#### EXERCISE DIRECTIONS
Repeat each entry verbatim.

Saved data entries:
━━━

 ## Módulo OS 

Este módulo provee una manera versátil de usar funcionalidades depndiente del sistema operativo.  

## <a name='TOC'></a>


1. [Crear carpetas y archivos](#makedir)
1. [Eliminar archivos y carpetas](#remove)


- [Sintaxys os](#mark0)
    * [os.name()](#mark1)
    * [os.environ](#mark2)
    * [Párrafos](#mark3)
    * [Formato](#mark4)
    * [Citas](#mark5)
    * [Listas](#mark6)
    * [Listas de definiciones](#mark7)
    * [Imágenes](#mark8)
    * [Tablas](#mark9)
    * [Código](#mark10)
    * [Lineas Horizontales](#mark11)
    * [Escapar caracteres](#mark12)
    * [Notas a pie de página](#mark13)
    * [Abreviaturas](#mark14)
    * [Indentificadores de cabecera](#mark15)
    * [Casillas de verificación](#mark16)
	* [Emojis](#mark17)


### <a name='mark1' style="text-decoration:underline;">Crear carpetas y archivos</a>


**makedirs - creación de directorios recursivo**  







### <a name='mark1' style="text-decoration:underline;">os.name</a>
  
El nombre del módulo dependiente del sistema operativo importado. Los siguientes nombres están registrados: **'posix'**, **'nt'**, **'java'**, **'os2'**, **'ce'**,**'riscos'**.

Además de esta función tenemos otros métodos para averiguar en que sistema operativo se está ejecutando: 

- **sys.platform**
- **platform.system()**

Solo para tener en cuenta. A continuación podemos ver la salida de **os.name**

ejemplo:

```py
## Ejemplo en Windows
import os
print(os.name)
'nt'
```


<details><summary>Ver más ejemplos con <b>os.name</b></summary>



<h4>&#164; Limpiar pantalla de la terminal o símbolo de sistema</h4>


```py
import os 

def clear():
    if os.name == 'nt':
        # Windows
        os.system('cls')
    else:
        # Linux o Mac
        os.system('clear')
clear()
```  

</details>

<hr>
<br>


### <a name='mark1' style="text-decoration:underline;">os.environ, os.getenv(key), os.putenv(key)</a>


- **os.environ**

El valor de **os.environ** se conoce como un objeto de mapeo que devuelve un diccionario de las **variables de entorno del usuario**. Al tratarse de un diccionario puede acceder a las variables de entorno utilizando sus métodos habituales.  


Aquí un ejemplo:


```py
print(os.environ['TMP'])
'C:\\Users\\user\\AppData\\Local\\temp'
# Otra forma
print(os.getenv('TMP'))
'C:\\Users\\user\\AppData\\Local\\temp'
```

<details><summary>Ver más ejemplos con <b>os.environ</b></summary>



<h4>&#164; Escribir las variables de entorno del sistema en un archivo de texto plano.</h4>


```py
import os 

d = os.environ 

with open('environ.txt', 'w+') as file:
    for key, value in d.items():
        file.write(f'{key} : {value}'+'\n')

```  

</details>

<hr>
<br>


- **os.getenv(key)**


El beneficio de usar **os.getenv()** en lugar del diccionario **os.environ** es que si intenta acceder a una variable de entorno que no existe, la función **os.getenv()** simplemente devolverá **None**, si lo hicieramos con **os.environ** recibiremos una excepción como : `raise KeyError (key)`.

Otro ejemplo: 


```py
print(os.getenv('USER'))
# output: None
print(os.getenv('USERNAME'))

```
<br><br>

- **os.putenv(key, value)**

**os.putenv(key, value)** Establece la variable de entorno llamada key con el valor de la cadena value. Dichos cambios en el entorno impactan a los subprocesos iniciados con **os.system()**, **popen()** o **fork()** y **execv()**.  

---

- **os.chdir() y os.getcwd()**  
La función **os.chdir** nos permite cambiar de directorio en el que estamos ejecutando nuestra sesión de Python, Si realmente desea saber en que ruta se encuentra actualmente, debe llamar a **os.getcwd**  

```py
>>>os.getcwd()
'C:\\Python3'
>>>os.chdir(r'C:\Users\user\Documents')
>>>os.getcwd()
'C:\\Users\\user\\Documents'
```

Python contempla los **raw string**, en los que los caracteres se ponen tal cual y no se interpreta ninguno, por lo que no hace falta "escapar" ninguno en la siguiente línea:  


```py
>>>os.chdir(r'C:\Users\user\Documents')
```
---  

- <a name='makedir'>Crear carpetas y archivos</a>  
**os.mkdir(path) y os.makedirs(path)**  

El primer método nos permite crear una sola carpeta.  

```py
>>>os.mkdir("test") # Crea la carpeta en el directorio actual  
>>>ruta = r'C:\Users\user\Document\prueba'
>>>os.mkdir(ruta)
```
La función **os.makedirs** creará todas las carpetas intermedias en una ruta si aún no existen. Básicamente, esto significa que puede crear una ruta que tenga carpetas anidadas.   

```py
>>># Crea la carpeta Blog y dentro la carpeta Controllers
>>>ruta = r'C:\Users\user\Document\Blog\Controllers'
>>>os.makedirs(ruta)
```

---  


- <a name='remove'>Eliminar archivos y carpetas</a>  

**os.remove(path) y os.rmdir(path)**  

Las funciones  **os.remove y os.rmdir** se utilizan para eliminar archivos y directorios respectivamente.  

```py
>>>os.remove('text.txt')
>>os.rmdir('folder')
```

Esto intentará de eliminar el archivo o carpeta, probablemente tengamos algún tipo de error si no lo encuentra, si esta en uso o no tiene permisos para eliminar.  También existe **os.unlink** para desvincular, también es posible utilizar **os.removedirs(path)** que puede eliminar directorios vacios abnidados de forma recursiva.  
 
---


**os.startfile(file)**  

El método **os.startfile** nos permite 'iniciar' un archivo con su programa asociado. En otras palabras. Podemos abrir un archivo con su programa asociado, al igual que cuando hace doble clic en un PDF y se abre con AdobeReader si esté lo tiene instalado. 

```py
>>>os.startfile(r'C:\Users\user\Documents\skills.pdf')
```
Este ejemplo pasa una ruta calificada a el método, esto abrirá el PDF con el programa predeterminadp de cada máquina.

━━━

#### YOUR SOLUTION
 ## Módulo OS 

Este módulo provee una manera versátil de usar funcionalidades depndiente del sistema operativo.  

## <a name='TOC'></a>


1. [Crear carpetas y archivos](#makedir)
1. [Eliminar archivos y carpetas](#remove)


- [Sintaxys os](#mark0)
    * [os.name()](#mark1)
    * [os.environ](#mark2)
    * [Párrafos](#mark3)
    * [Formato](#mark4)
    * [Citas](#mark5)
    * [Listas](#mark6)
    * [Listas de definiciones](#mark7)
    * [Imágenes](#mark8)
    * [Tablas](#mark9)
    * [Código](#mark10)
    * [Lineas Horizontales](#mark11)
    * [Escapar caracteres](#mark12)
    * [Notas a pie de página](#mark13)
    * [Abreviaturas](#mark14)
    * [Indentificadores de cabecera](#mark15)
    * [Casillas de verificación](#mark16)
	* [Emojis](#mark17)


### <a name='mark1' style="text-decoration:underline;">Crear carpetas y archivos</a>


**makedirs - creación de directorios recursivo**  







### <a name='mark1' style="text-decoration:underline;">os.name</a>
  
El nombre del módulo dependiente del sistema operativo importado. Los siguientes nombres están registrados: **'posix'**, **'nt'**, **'java'**, **'os2'**, **'ce'**,**'riscos'**.

Además de esta función tenemos otros métodos para averiguar en que sistema operativo se está ejecutando: 

- **sys.platform**
- **platform.system()**

Solo para tener en cuenta. A continuación podemos ver la salida de **os.name**

ejemplo:

```py
## Ejemplo en Windows
import os
print(os.name)
'nt'
```


<details><summary>Ver más ejemplos con <b>os.name</b></summary>



<h4>&#164; Limpiar pantalla de la terminal o símbolo de sistema</h4>


```py
import os 

def clear():
    if os.name == 'nt':
        # Windows
        os.system('cls')
    else:
        # Linux o Mac
        os.system('clear')
clear()
```  

</details>

<hr>
<br>


### <a name='mark1' style="text-decoration:underline;">os.environ, os.getenv(key), os.putenv(key)</a>


- **os.environ**

El valor de **os.environ** se conoce como un objeto de mapeo que devuelve un diccionario de las **variables de entorno del usuario**. Al tratarse de un diccionario puede acceder a las variables de entorno utilizando sus métodos habituales.  


Aquí un ejemplo:


```py
print(os.environ['TMP'])
'C:\\Users\\user\\AppData\\Local\\temp'
# Otra forma
print(os.getenv('TMP'))
'C:\\Users\\user\\AppData\\Local\\temp'
```

<details><summary>Ver más ejemplos con <b>os.environ</b></summary>



<h4>&#164; Escribir las variables de entorno del sistema en un archivo de texto plano.</h4>


```py
import os 

d = os.environ 

with open('environ.txt', 'w+') as file:
    for key, value in d.items():
        file.write(f'{key} : {value}'+'\n')

```  

</details>

<hr>
<br>


- **os.getenv(key)**


El beneficio de usar **os.getenv()** en lugar del diccionario **os.environ** es que si intenta acceder a una variable de entorno que no existe, la función **os.getenv()** simplemente devolverá **None**, si lo hicieramos con **os.environ** recibiremos una excepción como : `raise KeyError (key)`.

Otro ejemplo: 


```py
print(os.getenv('USER'))
# output: None
print(os.getenv('USERNAME'))

```
<br><br>

- **os.putenv(key, value)**

**os.putenv(key, value)** Establece la variable de entorno llamada key con el valor de la cadena value. Dichos cambios en el entorno impactan a los subprocesos iniciados con **os.system()**, **popen()** o **fork()** y **execv()**.  

---

- **os.chdir() y os.getcwd()**  
La función **os.chdir** nos permite cambiar de directorio en el que estamos ejecutando nuestra sesión de Python, Si realmente desea saber en que ruta se encuentra actualmente, debe llamar a **os.getcwd**  

```py
>>>os.getcwd()
'C:\\Python3'
>>>os.chdir(r'C:\Users\user\Documents')
>>>os.getcwd()
'C:\\Users\\user\\Documents'
```

Python contempla los **raw string**, en los que los caracteres se ponen tal cual y no se interpreta ninguno, por lo que no hace falta "escapar" ninguno en la siguiente línea:  


```py
>>>os.chdir(r'C:\Users\user\Documents')
```
---  

- <a name='makedir'>Crear carpetas y archivos</a>  
**os.mkdir(path) y os.makedirs(path)**  

El primer método nos permite crear una sola carpeta.  

```py
>>>os.mkdir("test") # Crea la carpeta en el directorio actual  
>>>ruta = r'C:\Users\user\Document\prueba'
>>>os.mkdir(ruta)
```
La función **os.makedirs** creará todas las carpetas intermedias en una ruta si aún no existen. Básicamente, esto significa que puede crear una ruta que tenga carpetas anidadas.   

```py
>>># Crea la carpeta Blog y dentro la carpeta Controllers
>>>ruta = r'C:\Users\user\Document\Blog\Controllers'
>>>os.makedirs(ruta)
```

---  


- <a name='remove'>Eliminar archivos y carpetas</a>  

**os.remove(path) y os.rmdir(path)**  

Las funciones  **os.remove y os.rmdir** se utilizan para eliminar archivos y directorios respectivamente.  

```py
>>>os.remove('text.txt')
>>os.rmdir('folder')
```

Esto intentará de eliminar el archivo o carpeta, probablemente tengamos algún tipo de error si no lo encuentra, si esta en uso o no tiene permisos para eliminar.  También existe **os.unlink** para desvincular, también es posible utilizar **os.removedirs(path)** que puede eliminar directorios vacios abnidados de forma recursiva.  
 
---


**os.startfile(file)**  

El método **os.startfile** nos permite 'iniciar' un archivo con su programa asociado. En otras palabras. Podemos abrir un archivo con su programa asociado, al igual que cuando hace doble clic en un PDF y se abre con AdobeReader si esté lo tiene instalado. 

```py
>>>os.startfile(r'C:\Users\user\Documents\skills.pdf')
```
Este ejemplo pasa una ruta calificada a el método, esto abrirá el PDF con el programa predeterminadp de cada máquina.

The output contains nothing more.